By virtue of this therapeutic gap, efforts have been made in attempt to elucidate the pathophysiology of the local effects of bothropic venom [19,20], laying ground for the proposal of complementary therapies aiming such effects [[21], [22], [23]]. One of the strategies proposed for the control of local alterations in bothropic envenoming is photobiomodulation therapy (PBMT) [[24], [25], [26], [27]]. PBMT, formerly known as low-level laser therapy (LLLT), has been studied for over fifty years, showing remarkable efficacy in the treatment of inflammatory conditions and in the repair of muscle damage [28]. Nevertheless, the therapeutic effects of PBMT are inconsistent across studies performed with different Bothrops species. While PBMT promotes an anti-inflammatory effect against B. jararacussu venom [25], the same is not true for B. moojeni [24]. Moreover, PBMT promotes a quick anti-myotoxic effect against B. moojeni venom [26], but not against B. jararacussu venom [27]. These differences could be attributed to the interspecific differences in venom composition, which varies greatly among the species of the genus Bothrops [29].
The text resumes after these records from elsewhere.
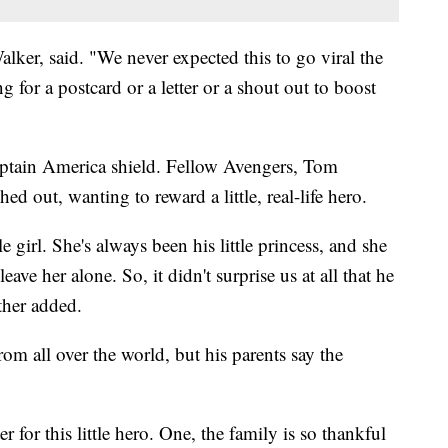
Walker, said. "We never expected this to go viral the
g for a postcard or a letter or a shout out to boost
ptain America shield. Fellow Avengers, Tom
d out, wanting to reward a little, real-life hero.
le girl. She's always been his little princess, and she
ave her alone. So, it didn't surprise us at all that he
ther added.
rom all over the world, but his parents say the
r for this little hero. One, the family is so thankful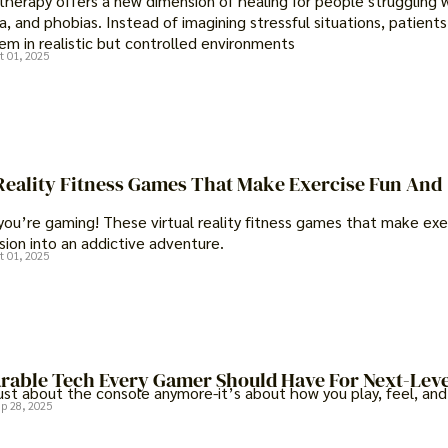
y therapy offers a new dimension of healing for people struggling 
a, and phobias. Instead of imagining stressful situations, patients
em in realistic but controlled environments
t 01, 2025
 Reality Fitness Games That Make Exercise Fun And
you’re gaming! These virtual reality fitness games that make exe
sion into an addictive adventure.
t 01, 2025
arable Tech Every Gamer Should Have For Next-Leve
ust about the console anymore-it’s about how you play, feel, and
p 28, 2025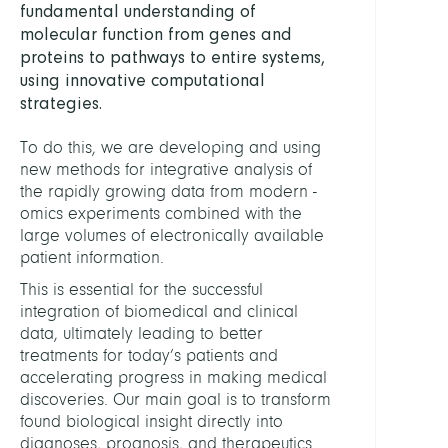
fundamental understanding of
Comp
molecular function from genes and
proteins to pathways to entire systems,
LEITU
using innovative computational
strategies.
Conr
Tim,
To do this, we are developing and using
PD
new methods for integrative analysis of
Dr.
the rapidly growing data from modern -
omics experiments combined with the
PERSO
large volumes of electronically available
patient information.
This is essential for the successful
Ambe
integration of biomedical and clinical
Felix,
data, ultimately leading to better
Dr.
treatments for today’s patients and
accelerating progress in making medical
Ashra
discoveries. Our main goal is to transform
Bilal
found biological insight directly into
Blask
diagnoses, prognosis, and therapeutics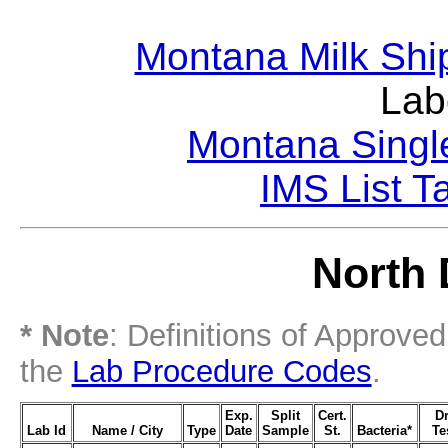
Montana Milk Shi
Lab
Montana Singl
IMS List T
North 
* Note
: Definitions of Approve
the
Lab Procedure Codes
.
Exp.
Split
Cert.
D
Lab Id
Name / City
Type
Date
Sample
St.
Bacteria*
Te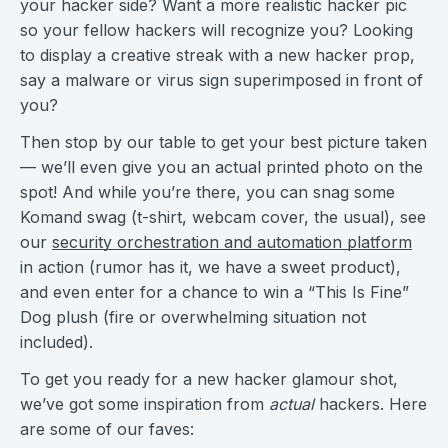
your hacker side? Want a more realistic hacker pic
so your fellow hackers will recognize you? Looking
to display a creative streak with a new hacker prop,
say a malware or virus sign superimposed in front of
you?
Then stop by our table to get your best picture taken
— we’ll even give you an actual printed photo on the
spot! And while you’re there, you can snag some
Komand swag (t-shirt, webcam cover, the usual), see
our
security orchestration and automation platform
in action (rumor has it, we have a sweet product),
and even enter for a chance to win a “This Is Fine”
Dog plush (fire or overwhelming situation not
included).
To get you ready for a new hacker glamour shot,
we’ve got some inspiration from
actual
hackers. Here
are some of our faves: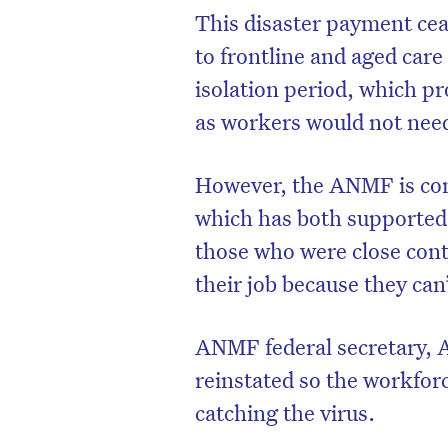
This disaster payment cea
to frontline and aged ca
isolation period, which pr
as workers would not need
However, the ANMF is con
which has both supported
those who were close conta
their job because they can
ANMF federal secretary, A
reinstated so the workforc
catching the virus.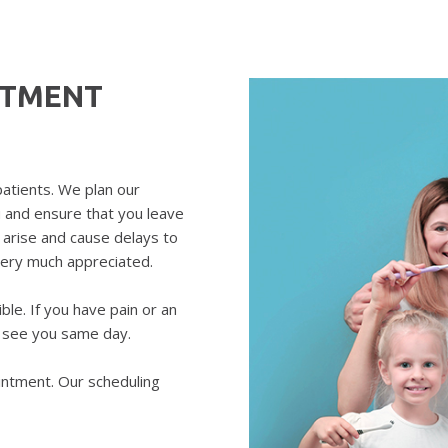
NTMENT
patients. We plan our
u and ensure that you leave
arise and cause delays to
very much appreciated.
le. If you have pain or an
o see you same day.
intment. Our scheduling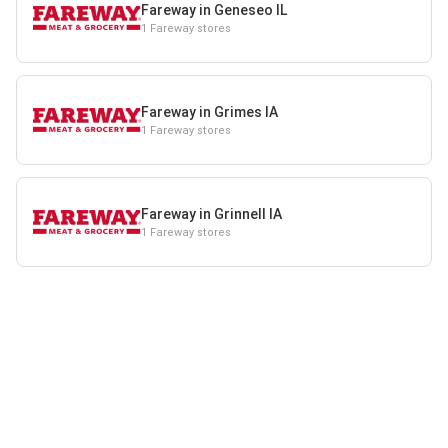
Fareway in Geneseo IL
1 Fareway stores
Fareway in Grimes IA
1 Fareway stores
Fareway in Grinnell IA
1 Fareway stores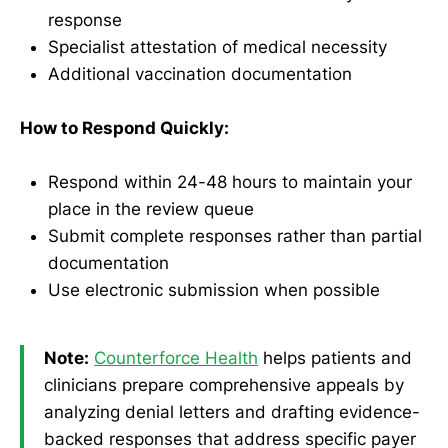
response
Specialist attestation of medical necessity
Additional vaccination documentation
How to Respond Quickly:
Respond within 24-48 hours to maintain your
place in the review queue
Submit complete responses rather than partial
documentation
Use electronic submission when possible
Note:
Counterforce Health
helps patients and
clinicians prepare comprehensive appeals by
analyzing denial letters and drafting evidence-
backed responses that address specific payer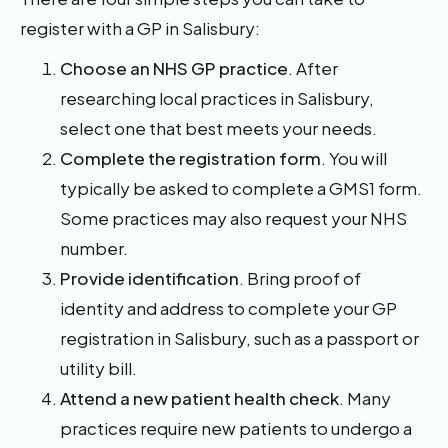
register with a GP in Salisbury:
Choose an NHS GP practice
. After
researching local practices in Salisbury,
select one that best meets your needs.
Complete the registration form
. You will
typically be asked to complete a GMS1 form.
Some practices may also request your NHS
number.
Provide identification
. Bring proof of
identity and address to complete your GP
registration in Salisbury, such as a passport or
utility bill.
Attend a new patient health check
. Many
practices require new patients to undergo a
Considering that each Bothrops sp. has unique toxins and venom composition, the efficacy of a given treatment cannot be extrapolated to all congener species. Although some studies have shown the therapeutic effects of PBMT in bothropic envenoming, it is still unknown whether this therapy is suitable for patients bitten by B. leucurus, one of the major medically important snakes in Brazil. Therefore, the present work aimed to investigate the therapeutic potential of PBMT in the local effects experimentally induced by Bothrops leucurus venom (BLV).